According to the SEC’s complaint, filed on August 25, 2015, Sadigh was tipped by a friend and work colleague, who in turn had been tipped by his close friend, an analyst in J.P. Morgan Securities LLC’s San Francisco office, concerning material nonpublic information about two corporate acquisitions in which JPMS played an advisory role.
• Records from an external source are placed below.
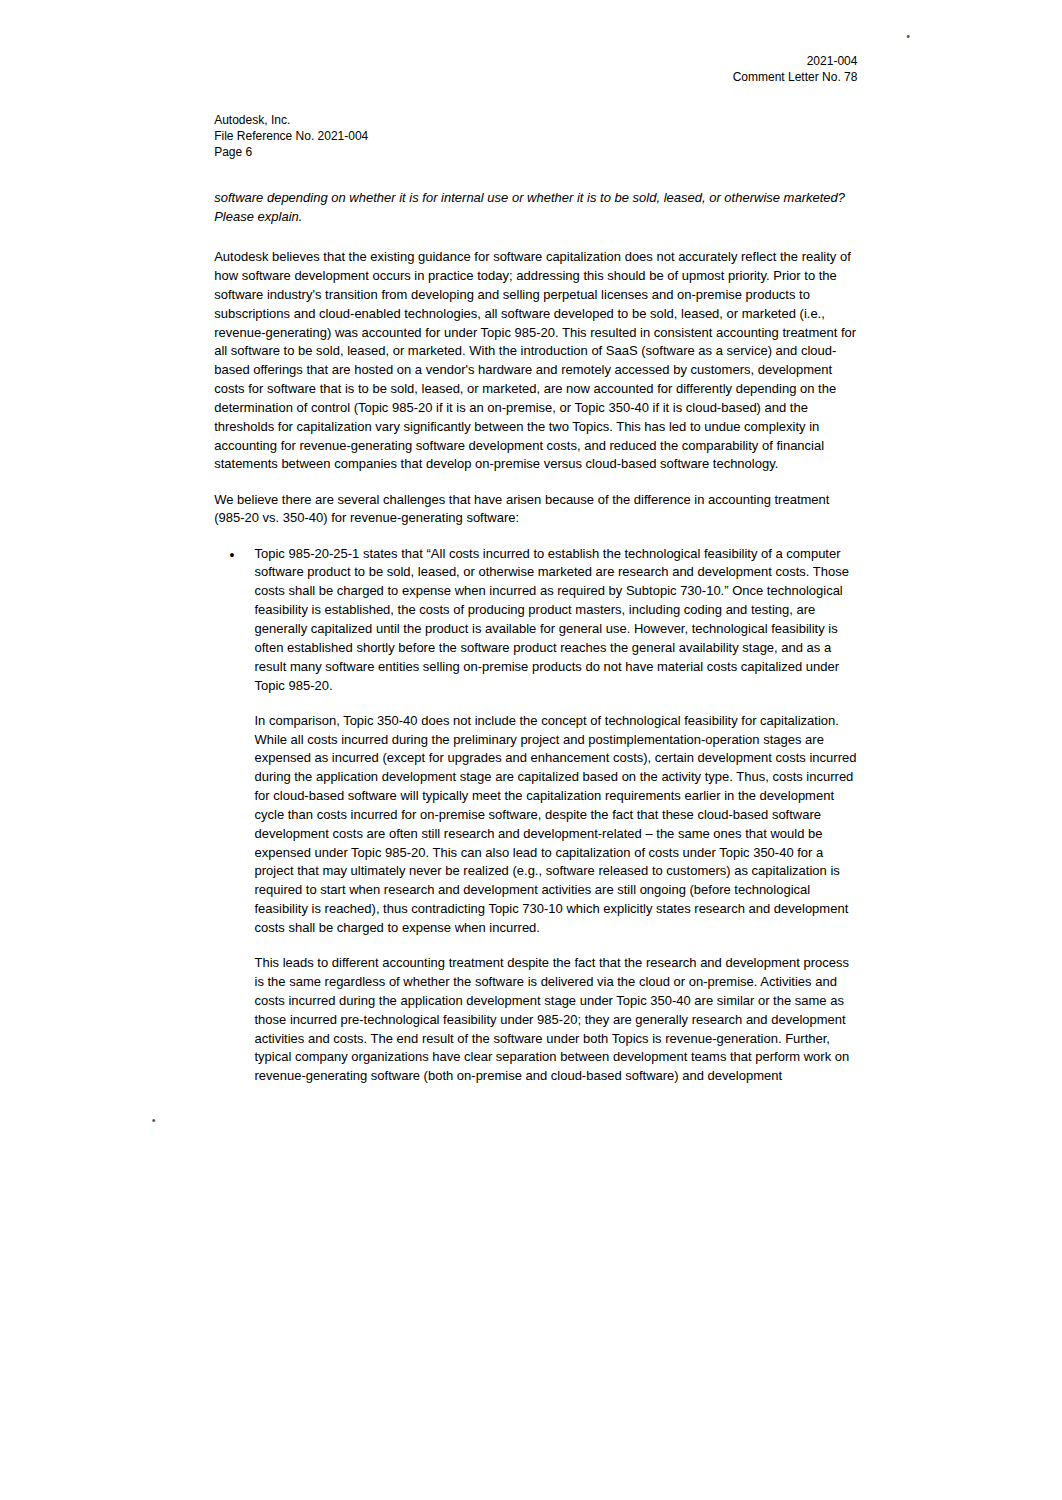•
•
2021-004
Comment Letter No. 78
Autodesk, Inc.
File Reference No. 2021-004
Page 6
software depending on whether it is for internal use or whether it is to be sold, leased, or otherwise marketed? Please explain.
Autodesk believes that the existing guidance for software capitalization does not accurately reflect the reality of how software development occurs in practice today; addressing this should be of upmost priority. Prior to the software industry's transition from developing and selling perpetual licenses and on-premise products to subscriptions and cloud-enabled technologies, all software developed to be sold, leased, or marketed (i.e., revenue-generating) was accounted for under Topic 985-20. This resulted in consistent accounting treatment for all software to be sold, leased, or marketed. With the introduction of SaaS (software as a service) and cloud-based offerings that are hosted on a vendor's hardware and remotely accessed by customers, development costs for software that is to be sold, leased, or marketed, are now accounted for differently depending on the determination of control (Topic 985-20 if it is an on-premise, or Topic 350-40 if it is cloud-based) and the thresholds for capitalization vary significantly between the two Topics. This has led to undue complexity in accounting for revenue-generating software development costs, and reduced the comparability of financial statements between companies that develop on-premise versus cloud-based software technology.
We believe there are several challenges that have arisen because of the difference in accounting treatment (985-20 vs. 350-40) for revenue-generating software:
Topic 985-20-25-1 states that “All costs incurred to establish the technological feasibility of a computer software product to be sold, leased, or otherwise marketed are research and development costs. Those costs shall be charged to expense when incurred as required by Subtopic 730-10.” Once technological feasibility is established, the costs of producing product masters, including coding and testing, are generally capitalized until the product is available for general use. However, technological feasibility is often established shortly before the software product reaches the general availability stage, and as a result many software entities selling on-premise products do not have material costs capitalized under Topic 985-20.
In comparison, Topic 350-40 does not include the concept of technological feasibility for capitalization. While all costs incurred during the preliminary project and postimplementation-operation stages are expensed as incurred (except for upgrades and enhancement costs), certain development costs incurred during the application development stage are capitalized based on the activity type. Thus, costs incurred for cloud-based software will typically meet the capitalization requirements earlier in the development cycle than costs incurred for on-premise software, despite the fact that these cloud-based software development costs are often still research and development-related – the same ones that would be expensed under Topic 985-20. This can also lead to capitalization of costs under Topic 350-40 for a project that may ultimately never be realized (e.g., software released to customers) as capitalization is required to start when research and development activities are still ongoing (before technological feasibility is reached), thus contradicting Topic 730-10 which explicitly states research and development costs shall be charged to expense when incurred.
This leads to different accounting treatment despite the fact that the research and development process is the same regardless of whether the software is delivered via the cloud or on-premise. Activities and costs incurred during the application development stage under Topic 350-40 are similar or the same as those incurred pre-technological feasibility under 985-20; they are generally research and development activities and costs. The end result of the software under both Topics is revenue-generation. Further, typical company organizations have clear separation between development teams that perform work on revenue-generating software (both on-premise and cloud-based software) and development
The complaint alleges that Sadigh and his colleague, acting largely in parallel, reaped large profits by making unlawful securities trades on the basis of that material nonpublic information.
The final consent judgment permanently enjoins Sadigh from violating Section 10(b) of the Securities Exchange Act of 1934 and Rule 10b-5 thereunder by committing or engaging in specified actions or activities relevant to such violations, and Section 14(e) of the Exchange Act and Rule 14e-3 thereunder. The final judgment also orders Sadigh liable for disgorgement in the amount of $108,120, which is deemed satisfied by the entry of an order of forfeiture in the parallel criminal case, United States v. Sadigh, No. 2:15-cr-00465-TJH (C.D. Cal.).
The SEC’s litigation is being led by David S. Mendel and James E. Smith, and supervised by Christopher Bruckmann, Paul E. Kim, and Joseph Sansone.